### About this exercise
After finding the line that contains "front door to those applications and those" in the material below, print that line and all subsequent lines exactly, up to and including the last.

··· Material for the task ···

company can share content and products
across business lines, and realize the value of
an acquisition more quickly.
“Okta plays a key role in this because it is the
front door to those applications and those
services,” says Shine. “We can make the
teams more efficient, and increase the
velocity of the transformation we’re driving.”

···

### Answer space
front door to those applications and those
services,” says Shine. “We can make the
teams more efficient, and increase the
velocity of the transformation we’re driving.”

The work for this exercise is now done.